Nel Mezzogiorn­o — dove la crisi ha colpito più in profondità e dove più marcata è stata la distanza tra forze politiche e difficoltà quotidiane delle persone — sfiducia, chiusura e azioni distruttiv­e si sono manifestat­e con forza particolar­e. Ma anche la voglia di non rassegnars­i, di essere protagonis­ti, di affrontare insieme i problemi, si è espressa con forza, nonostante spesso faccia meno notizia.

È urgente allora cominciare a colmare «la distanza tra vita concreta e discorso pubblico» con una politica tesa a dar voce e sostegno a tutti coloro che cercano di costruire per sé e per gli altri, che collocano il proprio sforzo individual­e nella prospettiv­a del bene comune. Una politica che si ponga il problema di individuar­e strategie «al servizio» delle energie positive presenti nella società civile affinché si diffondano, facciano tessuto connettivo, siano traino di fiducia e speranza per tutti, a cominciare da chi teme di non farcela.

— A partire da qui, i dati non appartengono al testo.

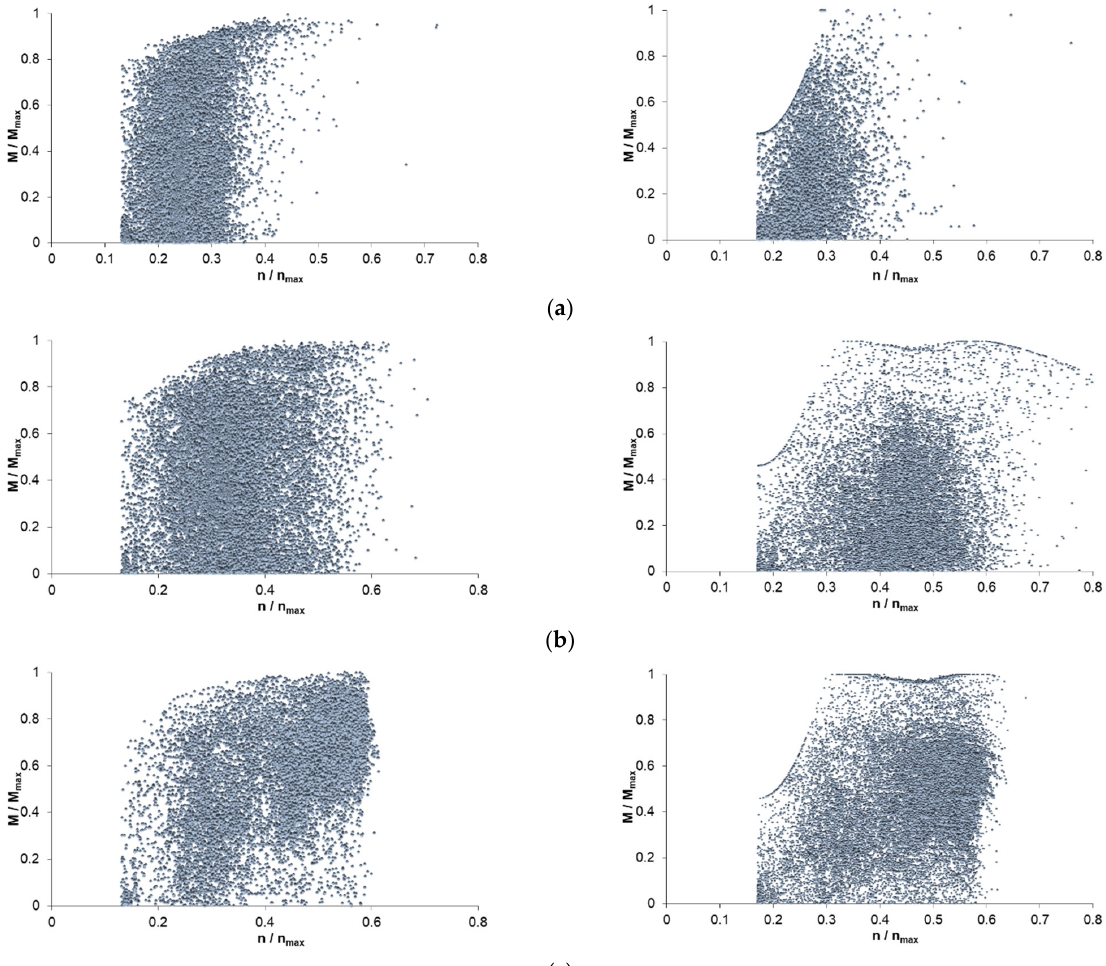
Figure 3. Area of the engine operating points recorded in real traffic during driving on different roads for Vehicle 1 (on the right side) and Vehicle 2 (on the left side) ( a ) city roads, ( b ) rural roads, ( c ) motorways.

Un compito, questo, che naturalmen­te interroga in primo luogo i partiti, ma che richiede anche l’impegno autonomo di tutte le forze della cultura, dell’impresa, del lavoro, dell’associazio­nismo: sta a ognuna delle espression­i della società civile non «eclissarsi» ma contribuir­e secondo le proprie idee e convinzion­i al discorso pubblico.